世界と日本の、社会・政治・文化・思想・文学の状況についてのそのときどきの発言を収録しています。

追悼・小田原紀雄さん


『救援』第546号(救援連絡センター、2014年10月10日発行)掲載

私が小田原紀雄さんともっともよく付き合ったのは、1980年代から90年代にかけての時期だったろうか。たとえば、1987年、東アジア反日武装戦線のメンバーに最高裁で死刑確定判決が出ることは必至と思われた時機を選んで、ひとりの仲間が抗議のハンガー・ストライキを行なおうとした。街角や公園を使っての行動が厳しく制限されている日本では、訴えを行なう適切な場所を見つけることが、なかなかに難しい。小田原さんが智慧を出したのだろう、外部にはあまり目立たない場所だが、西早稲田のキリスト教団内の敷地を使ってはどうか、ということになった。それがきっかけになってのことだったか、それまでは千駄ヶ谷、代々木上原、代々木八幡などの公共施設の会議室を取っては行なっていた、私が参加していたさまざまな運動体の会議は、ほとんどが教団施設を使うようになった。小田原さんがメンバーのひとりとして担っていたキリスト教団社会問題委員会の計らいである。

時代状況はその後すぐ、天皇代替わり、PKO(国連平和維持作戦)法案、それに基づいた自衛隊の海外派兵などへの抗議・反対の連続行動の時期へと移っていく。いくつもの課題に関わっていると、夜になると週に何度も教団通いをするという破目に陥っていた。私(たち)はキリスト者でもないのに、である。小田原さんともひっきりなしに会っていたのは、その頃からである。1993年からは、さらにもう一つの要件が加わった。首都圏に住むアイヌの人びとが、自分たちが自由気ままに集い、使うことのできるたまり場をつくりたいが、それには料理店がよいと思うので、それを設立するのを手伝ってくれないか、と私が依頼された。数年前から、先住民族としてのアイヌの権利を確立するためのいくつかの動きを私たちは展開していた。その枠を軸に、周辺で同じ問題意識を持つと思われる人たちに声をかけて、「アイヌ料理店をつくる会」を創設したのだが、そこでも協働することになった小田原さんの発案で、煩雑な事務作業をこなさなければならない事務局を教団においた。短期日の間に全国各地からカンパが素早く寄せられ、設立準備期間は一年足らずで終えたが、領収書発送などの事務作業は大変だったと思う。

そのアイヌ料理店「レラ・チセ」は、1994年5月に、キリスト教団の建物から近くの地下鉄駅に向かう途中の場所で開店した。

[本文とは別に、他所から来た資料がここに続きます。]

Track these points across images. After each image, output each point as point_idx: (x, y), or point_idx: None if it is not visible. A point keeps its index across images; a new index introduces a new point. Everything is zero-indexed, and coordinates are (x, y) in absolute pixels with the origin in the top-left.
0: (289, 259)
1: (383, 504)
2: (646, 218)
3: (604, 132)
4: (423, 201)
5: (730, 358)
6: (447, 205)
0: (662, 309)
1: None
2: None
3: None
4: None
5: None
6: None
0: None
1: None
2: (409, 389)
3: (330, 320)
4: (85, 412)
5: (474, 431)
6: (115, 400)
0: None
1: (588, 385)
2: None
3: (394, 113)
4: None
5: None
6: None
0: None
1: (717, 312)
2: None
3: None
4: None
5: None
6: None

すぐにお客がつくのは難しいかもしれないから、せめて諸々の市民運動団体がひっきりなしに会議で使う教団近くに立地を求め、会議から流れた客を迎えよう、つまりは自分たち自身が客になろうという考えだった。敗戦50年に当たる翌年1995年に向けての活動も始まったから、その当時は、週の過半の夜を小田原さんともどもそこで過ごした。「レラ・チセ」の運営は、お店で働くアイヌの人びとに私たち和人(シャモ)も加わって、行なった。仕入れ、献立、料金体系、スタッフの勤務時間割、待遇、全体的な収支をはじめ、複雑な人間関係などもすべて、その運営会議で討論した。私はいちおう代表者のようにふるまわなければならなかったので、難しい局面になると、小田原さんの低い声での発言に助けられた。

このような社会運動での現場とは別に、小田原さん独自の世界をもっている人でもあった。近隣の中高年の女性と日本古典の読書会をしているということを、楽しげに話す場面に何度か居合わせた。古典の読み方をめぐっての爆笑物のエピソードもあったように思うが、その中身は忘れてしまった。講師をしている塾の子どもたちに同行するサマー・キャンプの様子も楽しげに、よく語っていた。そんな異質な世界から得られたに違いないエネルギーを、小田原さんは社会運動に返していたのかもしれない。加えて言うなら、小田原さんが話す「キリスト業界」の内輪話も、その世界には無縁な私には面白かった。

21世紀に入って以降、活動する場が違い過ぎて、小田原さんと顔を合わせることはほとんどなくなった。2001年「9・11」以後は、私が行なう発言への「違和感」を他人を介して伝えてくるようになった。「9・11」の実行行為者たちが追い込まれていた、切羽詰った状況を客観的に理解できたとしても、「解放」の理念を逸脱しているその行為は肯定できないとした私に対して、小田原さんは、「帝国」内に生きる自分たちに、追い込まれた第三世界の人間の行為を批判できるものか、との思いを秘めているものらしかった。私にとっては、東アジア反日武装戦線の三菱重工ビル爆破の「過ち」を、行為者たちと共に克服していく作業の途上で必然的に行き着いた道だったが、小田原さんが感じたらしい、私への「違和感」をめぐって討論する機会は、彼の早すぎる死によって、永遠に断ち切られてしまった。

かくなるうえは、小田原さんとの〈想像上の〉対話を続けていくしか、ない――2014年8月23日、小田原さんの訃報を、「信原孝子さんを偲ぶ会」を終えた直後に聴いて、私は、そう、こころに誓った。